Problem requirements: Copy each record below exactly, please, and leave its pictures out.

Exercise material:

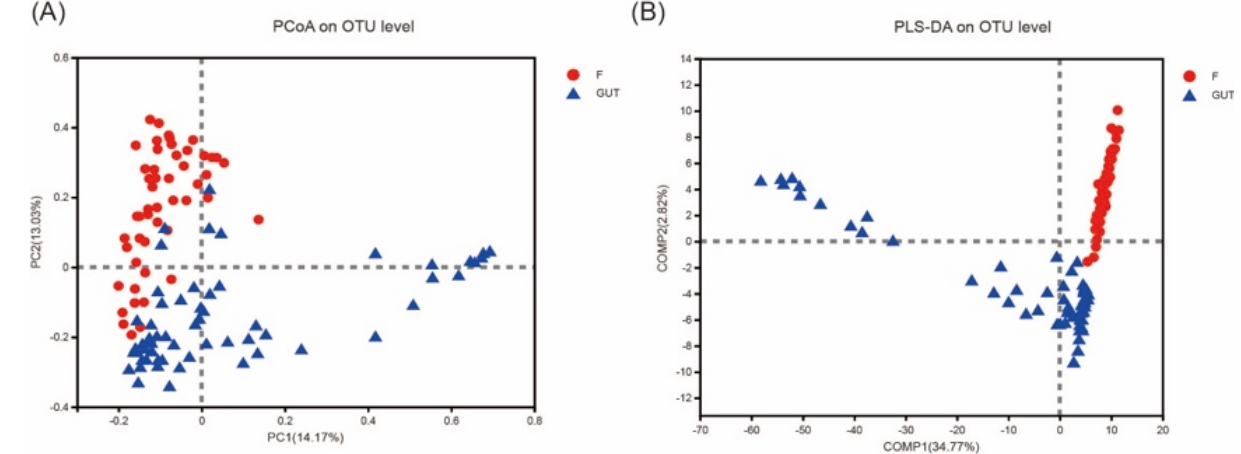
Figure 3. β− diversities of the gut microbiome in MDD and control cases. ( A ) Principal component analysis (PCoA) plot generated from the weighted UniFrac analysis. The x − axis indicates the first coordinate (PC1), and the y − axis indicates the second coordinate (PC2). The values in parentheses are the percentages of the community variation explained. The red and blue dots depict microbial enrichment in the MDD (F) and control (GUT) groups, respectively. ( B ) Partial least squares discriminant analysis (PLS − DA) of the MDD (F, red) and control (GUT, blue) groups.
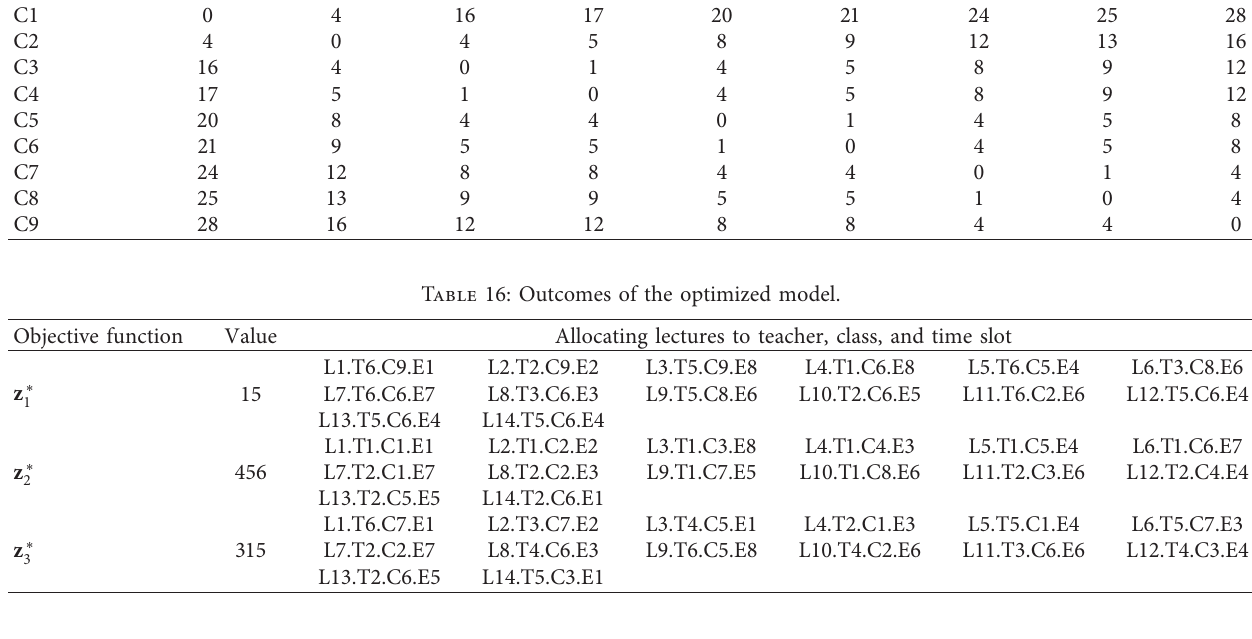
Table 17: Payoff table for three objective functions.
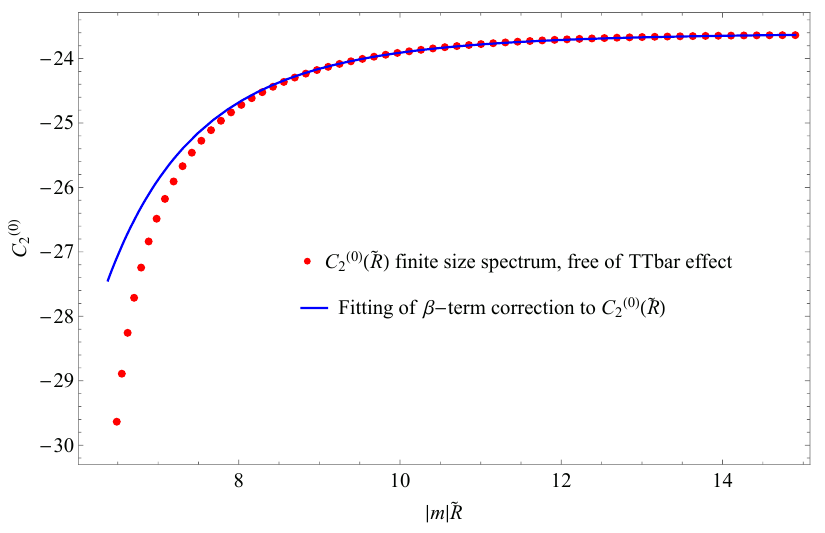
( ˜ R ) with the power law ˜ R − 28 5 . Note that now the 2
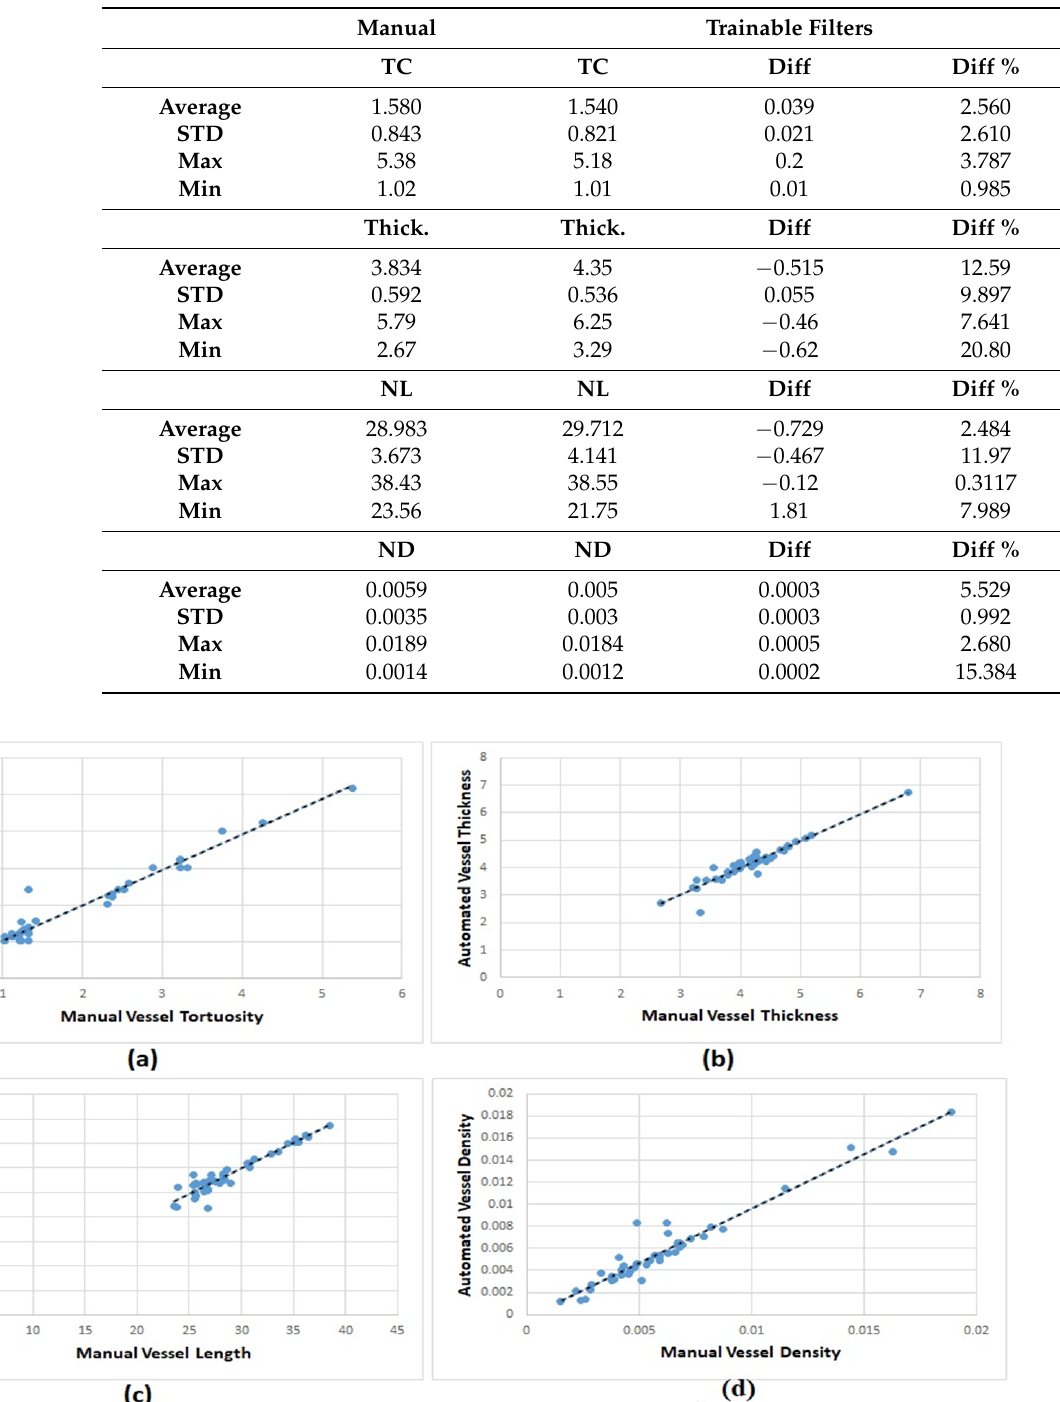
Table 7. Performance comparison conducted between the manual and automated estimations of four clinical features using the HRF dataset.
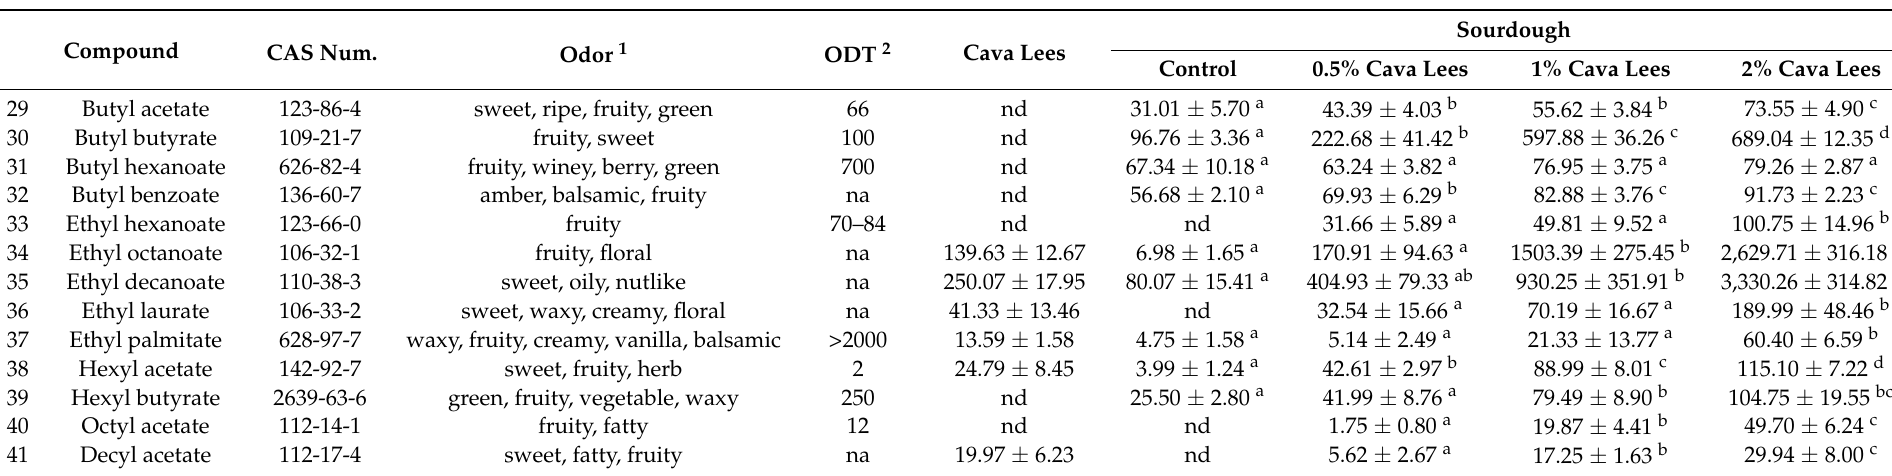
Table 5. Concentration (mg/kg) of major esters obtained with the optimized extraction parameters in Cava lees and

Completed task:
Figure 3. β− diversities of the gut microbiome in MDD and control cases. ( A ) Principal component analysis (PCoA) plot generated from the weighted UniFrac analysis. The x − axis indicates the first coordinate (PC1), and the y − axis indicates the second coordinate (PC2). The values in parentheses are the percentages of the community variation explained. The red and blue dots depict microbial enrichment in the MDD (F) and control (GUT) groups, respectively. ( B ) Partial least squares discriminant analysis (PLS − DA) of the MDD (F, red) and control (GUT, blue) groups.
Table 17: Payoff table for three objective functions.
( ˜ R ) with the power law ˜ R − 28 5 . Note that now the 2
Table 7. Performance comparison conducted between the manual and automated estimations of four clinical features using the HRF dataset.
Table 5. Concentration (mg/kg) of major esters obtained with the optimized extraction parameters in Cava lees and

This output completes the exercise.